* BEGIN The data *

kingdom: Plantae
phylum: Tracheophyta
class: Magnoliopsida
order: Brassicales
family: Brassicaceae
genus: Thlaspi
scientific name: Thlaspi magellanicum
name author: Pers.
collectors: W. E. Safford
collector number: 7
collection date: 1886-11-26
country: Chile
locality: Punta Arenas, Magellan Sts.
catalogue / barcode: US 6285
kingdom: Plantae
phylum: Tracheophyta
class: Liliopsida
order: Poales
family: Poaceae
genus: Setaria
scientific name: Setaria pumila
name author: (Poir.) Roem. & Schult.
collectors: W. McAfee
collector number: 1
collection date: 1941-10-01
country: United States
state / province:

* END The data *

## What you will do
Copy out every line of the records above, word for word and in the same order, changing nothing.

## Complete answer
kingdom: Plantae
phylum: Tracheophyta
class: Magnoliopsida
order: Brassicales
family: Brassicaceae
genus: Thlaspi
scientific name: Thlaspi magellanicum
name author: Pers.
collectors: W. E. Safford
collector number: 7
collection date: 1886-11-26
country: Chile
locality: Punta Arenas, Magellan Sts.
catalogue / barcode: US 6285
kingdom: Plantae
phylum: Tracheophyta
class: Liliopsida
order: Poales
family: Poaceae
genus: Setaria
scientific name: Setaria pumila
name author: (Poir.) Roem. & Schult.
collectors: W. McAfee
collector number: 1
collection date: 1941-10-01
country: United States
state / province:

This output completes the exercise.